Closed ravmoj closed 1 year ago
Hi @ravmoj ,
Can you perform few things as mentioned below in order to investigate more on this issue.
Are there any additional debug logs in prod auth API services in order to determine whether timeout requests ever actually reach the endpoint?
Can you simulate traffic in the non-prod to replicate this error? If you can replicate, you can try the 2 things
enable cross-namespace traffic routing between client services and auth endpoint and observe traffic behaviour. You can setup the network policy to connect between 2 services inside the cluster. https://user-guide.cloud-platform.service.justice.gov.uk/documentation/networking/network-policy.html
Temporarily enable access to auth API via default nginx ingress.
Hi @poornima-krishnasamy , Thanks your comments . Updated starts for last 24 hours in https://dsdmoj.atlassian.net/browse/HAAR-1392 Also as per suggestions : https://github.com/ministryofjustice/cloud-platform-environments/pull/12795 https://github.com/ministryofjustice/hmpps-auth/pull/1519
Can you please review cloud platform changes and ngnix ingress changes? Thank you
Hi @ravmoj , I have added a comment on the PR. Can u please have a look. https://github.com/ministryofjustice/cloud-platform-environments/pull/12795#discussion_r1183938993.
Thanks
Hi @poornima-krishnasamy , Thanks for your time today. As discussed, changed 3 services hmpps-manage-users-api, hmpps-audit-api,hmpps-external-users-api to enable internal service interaction with auth.

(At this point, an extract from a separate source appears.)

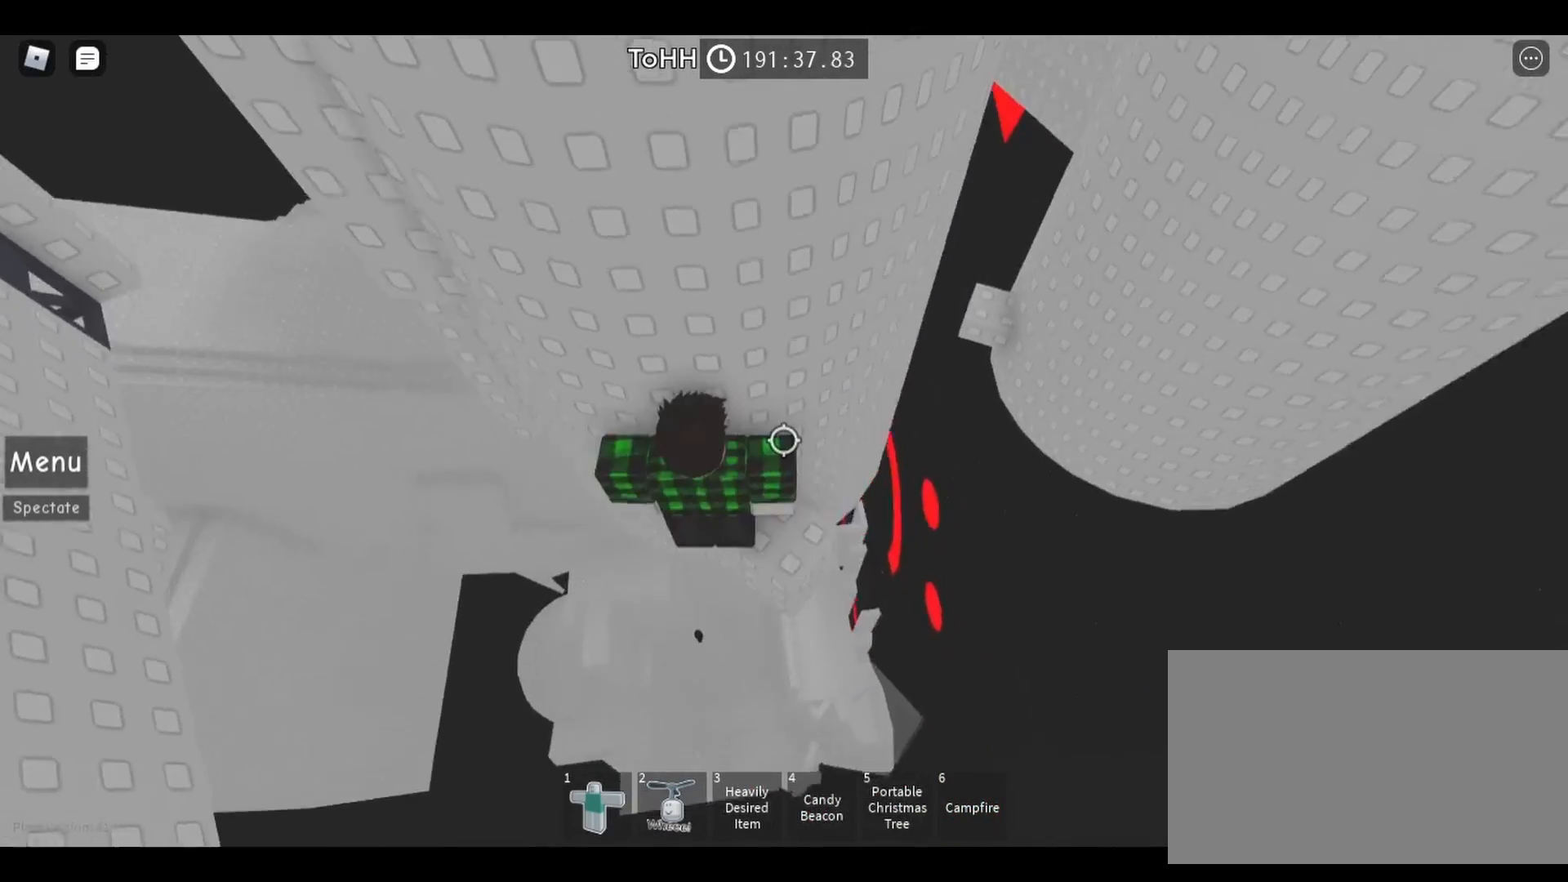
{"keys": [], "mouse": [], "events": [[50, "shift", "up"]]}
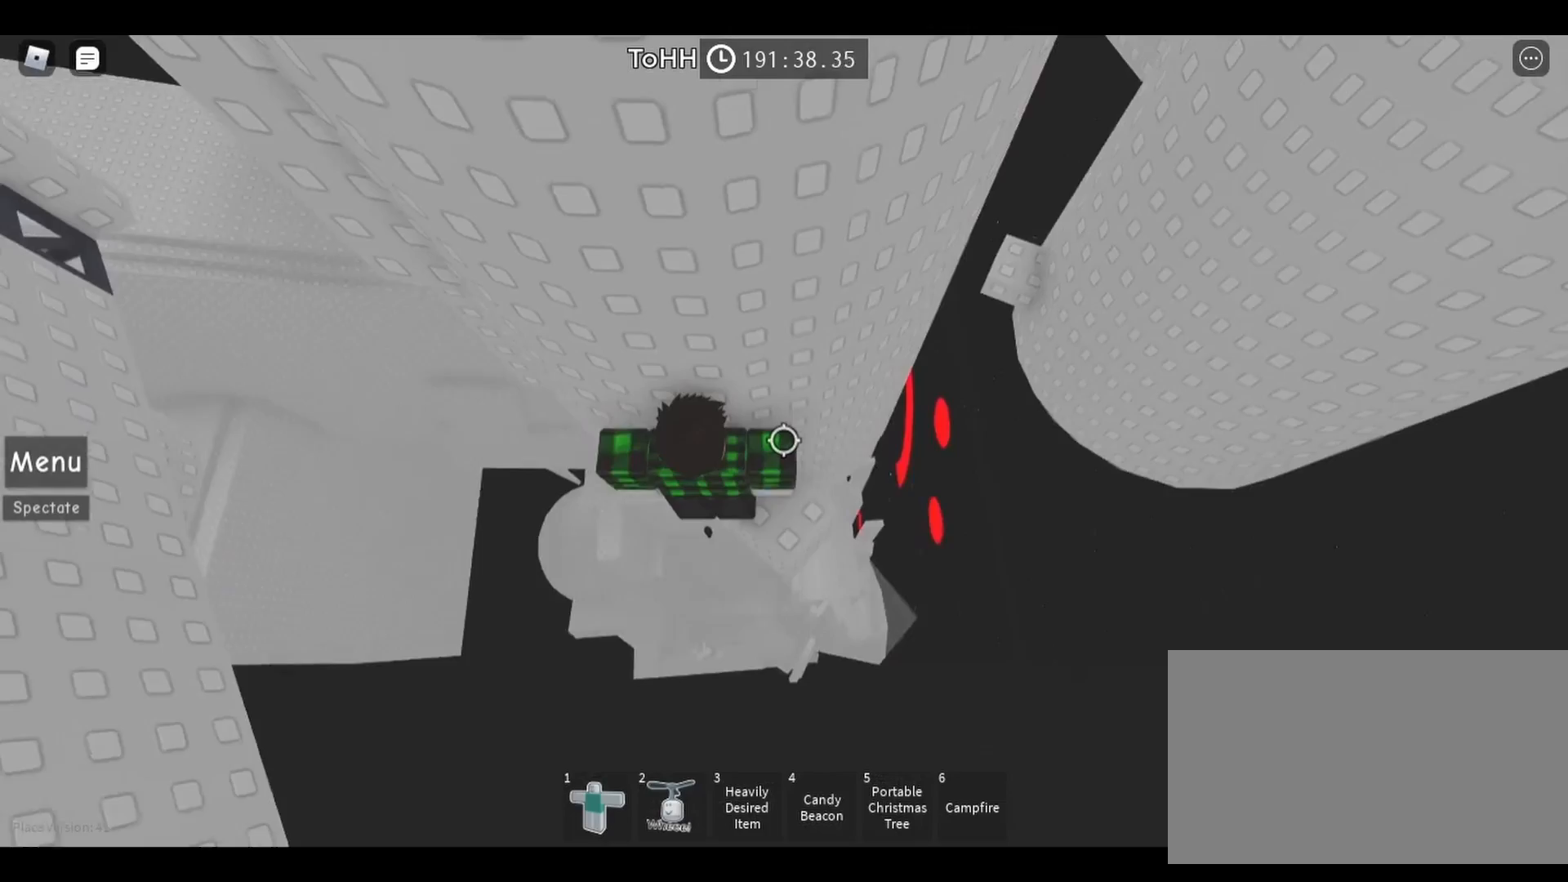
{"keys": [], "mouse": [], "events": []}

https://github.com/ministryofjustice/hmpps-manage-users-api/pull/272 https://github.com/ministryofjustice/hmpps-audit-api/pull/171 https://github.com/ministryofjustice/hmpps-external-users-api/pull/122 Have updated statistics for 7 days / 24 hours to JIRA: https://dsdmoj.atlassian.net/browse/HAAR-1392
Thank you
User is testing the networkpolicy to access the services internally. Moving it to blocked until user finishes testing
Discussed with @poornima-krishnasamy ,
After changing to internal call for 4 services (token-verification-api, hmpps-manage-users-api, hmpps-audit-api and hmpps-manage-users-api )with hmpps-auth, response times of jwks endpoint has improved significantly.
To see whether MOD security has any role in slow response times, disabling it in DEV to test the same
Other services still taking more response time in DEV.

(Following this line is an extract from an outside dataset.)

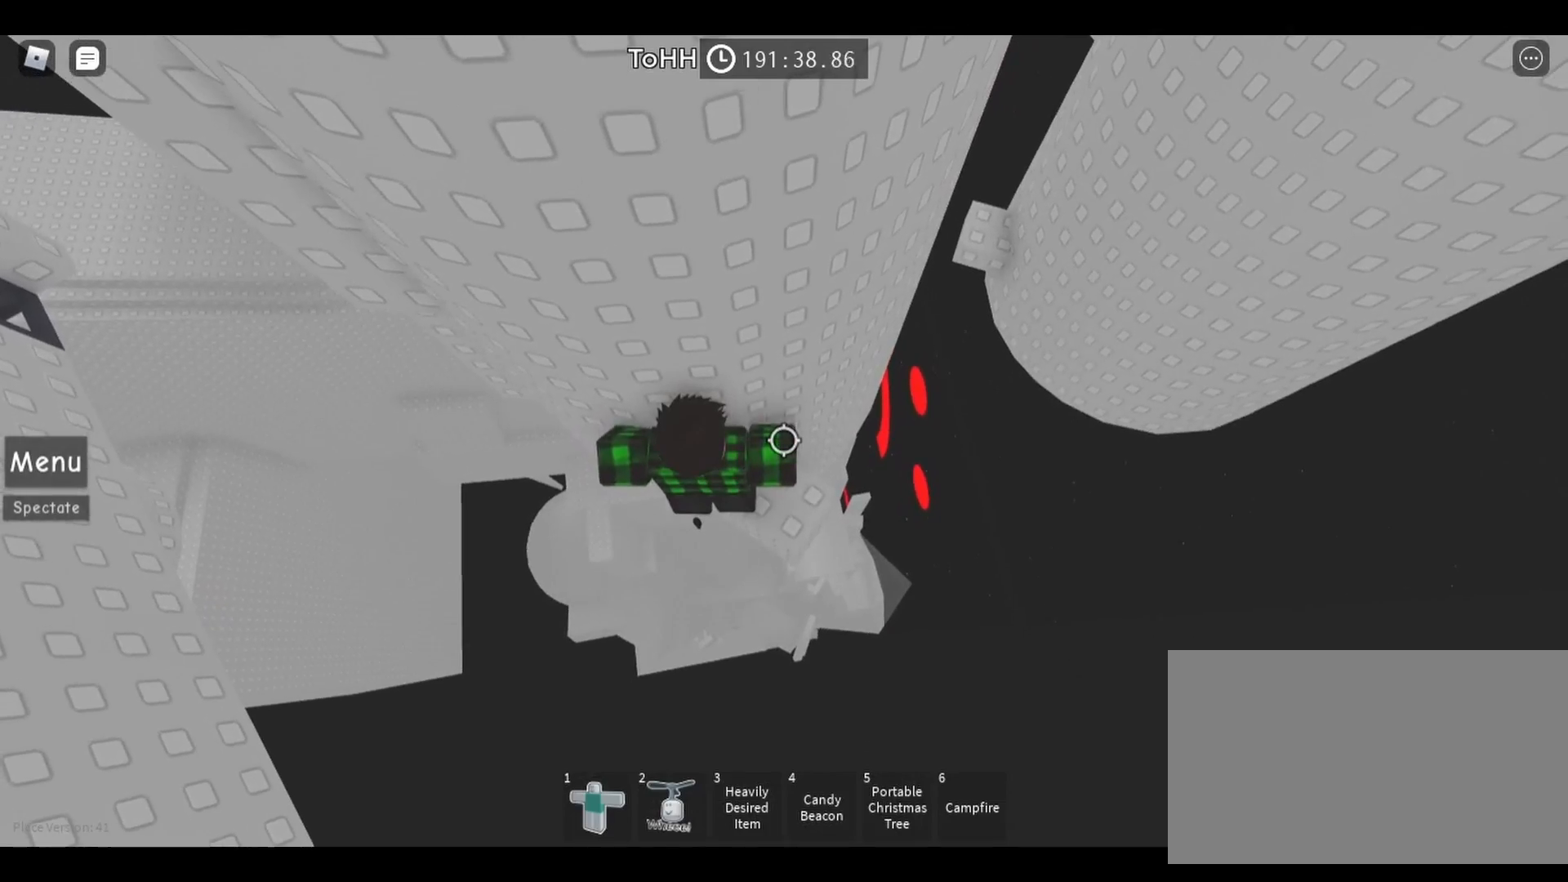
{"keys": ["a"], "mouse": [], "events": [[133, "a", "down"], [283, "space", "down"], [350, "space", "up"]]}
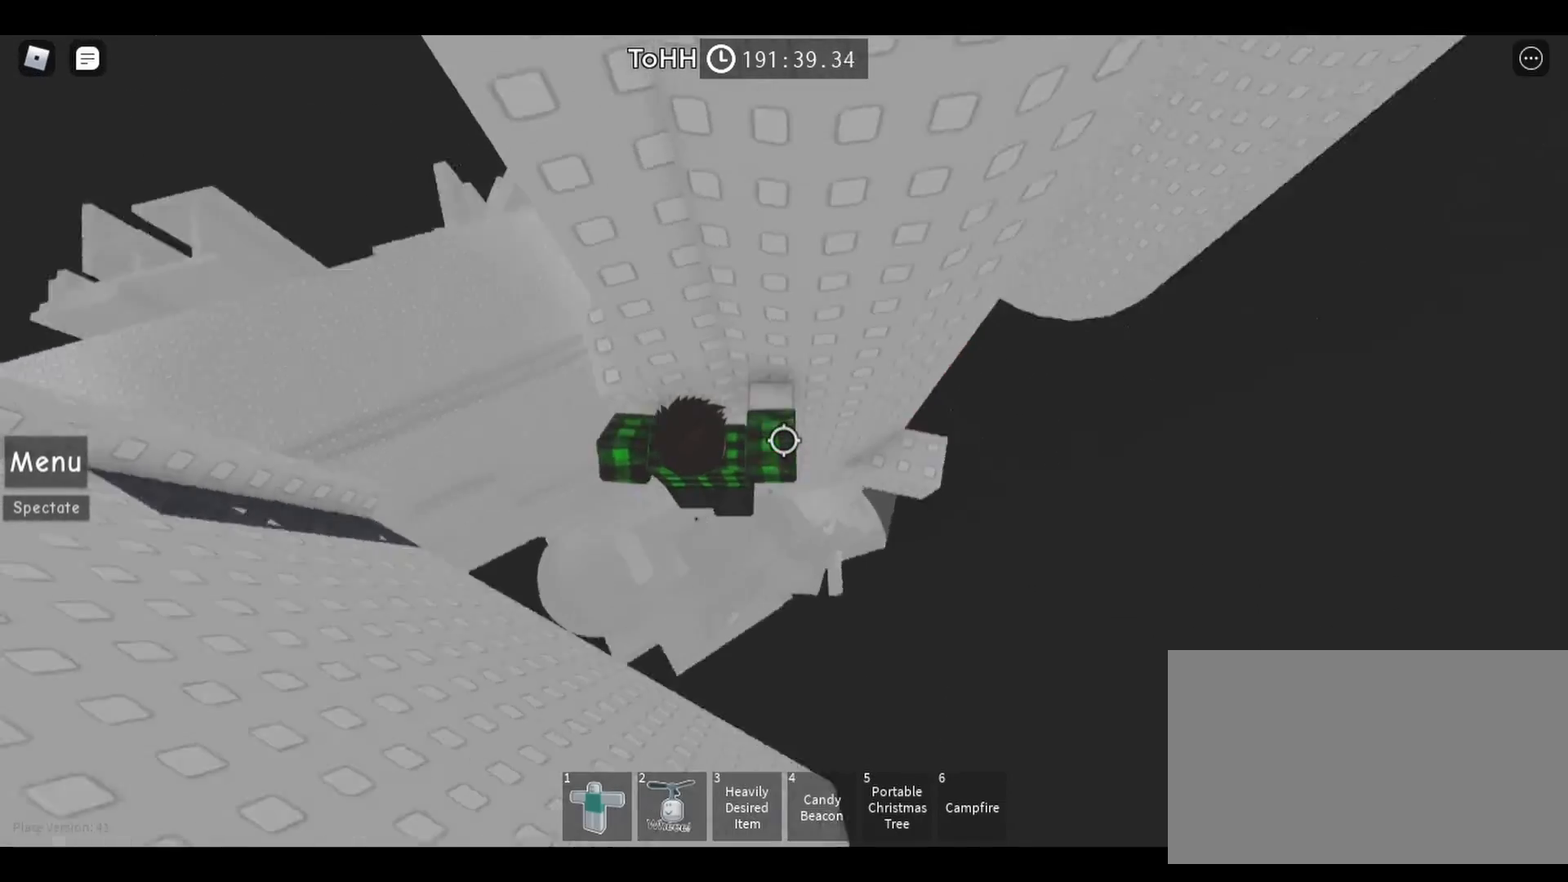
{"keys": [], "mouse": [], "events": [[433, "a", "up"]]}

logged all changes to : https://dsdmoj.atlassian.net/browse/HAAR-1392
Hi @poornima-krishnasamy , after taking off Mod security from HMPPS-AUTH service Last 24 hours stats shows fewer came under category of 7-15 secs (may be we have to take longer duration to compare)
144 took more than half sec Period: 25/05/2023 13:24 to 26/05/2023 13:24 Total request : 5906 144 took more than 5 sec to respond 2.44% request took more than half sec to serve 'GET /auth/.well-known/jwks.json' 9 took more than half sec Period: 01/06/2023 13:24 to 02/06/2023 13:24 Total request : 4496 9 took more than 5 sec to respond 0.09% request took more than half sec to serve 'GET /auth/.well-known/jwks.json'
Stats for one week period: With MOD security 727 took more than half sec Period: 17/05/2023 08:50 to 24/05/2023 08:50 Total request : 29359 2.4762% request took more than half sec to serve 'GET /auth/.well-known/jwks.json' 17-24/05/2023 :Go to Log Analytics and run query
Without ModSecurity 40 took more than half sec Period: 31/05/2023 17:30 to 07/06/2023 13:24 Total request : 23484 0.1703% request took more than half sec to serve 'GET /auth/.well-known/jwks.json' 31/05 to 07/06/2023 : Go to Log Analytics and run query (edited)
Hi @poornima-krishnasamy , thanks for your time. Please let us know next steps , you may require from us to investigate MOD security
Hi @ravmoj , thanks for the investigation. It is clear that the % of requests which has response more that half sec is much small when using the internal service url and with default ingress controller.
I understand that the modsecurity plays a vital role in processing each request. To rule out the case of bottleneck from modsec ingress controller pods, we will increase the number of replicas of modsec. I will let you know once this is done and lets see the stats for a week if that has improved any.
Alternatively, I would suggest to continue to use internal service url if you want to reduce the 2.4% slow response.
Hi @ravmoj , before I increase the number of replicas, can we take a pre-stats of
Hi @poornima-krishnasamy , thanks for your time today. As discussed will investigate point 4 and get back to u. it would be great, if you could let us know further findings with respect to modsec. thanks
Hi @ravmoj , after discussing with yourself and @mattops , its found that on load testing of any endpoint e.g ping from one namespace to another endpoint inside the cluster, there are 2 - 3% slow responses. This is happening when the modsec is turned off and the secRuleEngine: Off as well.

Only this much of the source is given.